Paxhali stepped into the canoe while Pamela was still wading through knee-deep water in that direction. By the time she reached the high spot where the young Indian had been standing, the canoe had drifted off a dozen yards. Pamela stood looking at it expectantly, waiting for its return. Paxhali was seated in the boat’s center and had picked up a paddle. The old man in the stern had his paddle in the water and was moving it just enough to keep the canoe stationary.
After a few moments, Pamela said, “What are you waiting for? Tell him to bring the canoe over here, Paxhali.”
“He understands English, señora,” the young Indian said. “His name, Pia.”
Pamela said to the old man, “Pia, come here and get me.”
Pia stared at her unblinkingly, still moving his paddle just enough to keep the canoe in place.
“What’s the matter with him?” Pamela asked on a high note. “I thought you said he understood English.”
“I guess he close his ears,” Paxhali said. “He Wawaiya’s father.”
“Who?” she asked blankly.
“Wawaiya, my bride-to-be. You remember, the one bitten by la serpiente.”
Pamela gazed at him openmouthed.
“We would return for you, La Madre, but we have no time,” Paxhali said tonelessly. “Is something more important we must do. Is the funeral of Wawaiya today, and we must hurry there to make sure her akamboue, her spirit, goes to the eternal jungle.”

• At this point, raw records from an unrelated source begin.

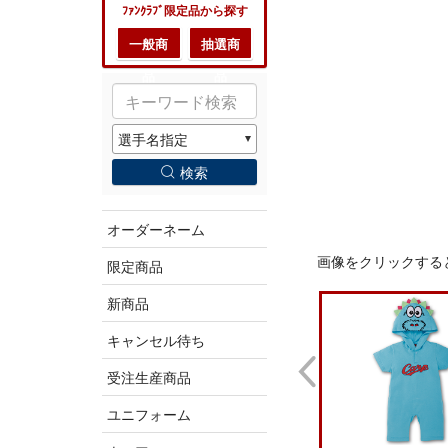
ﾌｧﾝｸﾗﾌﾞ限定品から探す
一般商
抽選商
品
品
検索
オーダーネーム
画像をクリックする
限定商品
新商品
キャンセル待ち
受注生産商品
ユニフォーム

His paddle sliced into the water, turning the canoe toward shore. Then both blades were driving the canoe toward the outlet with powerful strokes.
“Paxhali!” Pamela screamed. “Come back! Pia!”
The canoe shot through the wide gap in the cliff and disappeared upstream.
Pamela screamed for help until the water was halfway up her thighs, but no one answered. Eventually she had to swim for shore because she had no other choice.
Her only chance was to make for the outlet, because at high tide the surf raged against vertical rock either side of it. She thought she was going to make it until she got within twenty yards, but then discovered the current of the freshwater stream was too strong to swim against. It kept pushing her back.
She continued to struggle against the current until she was too exhausted to struggle any longer, then despairingly let it carry her back toward the reef.
She had been lucky on the way in, but halfway back to the reef the sharks discovered her.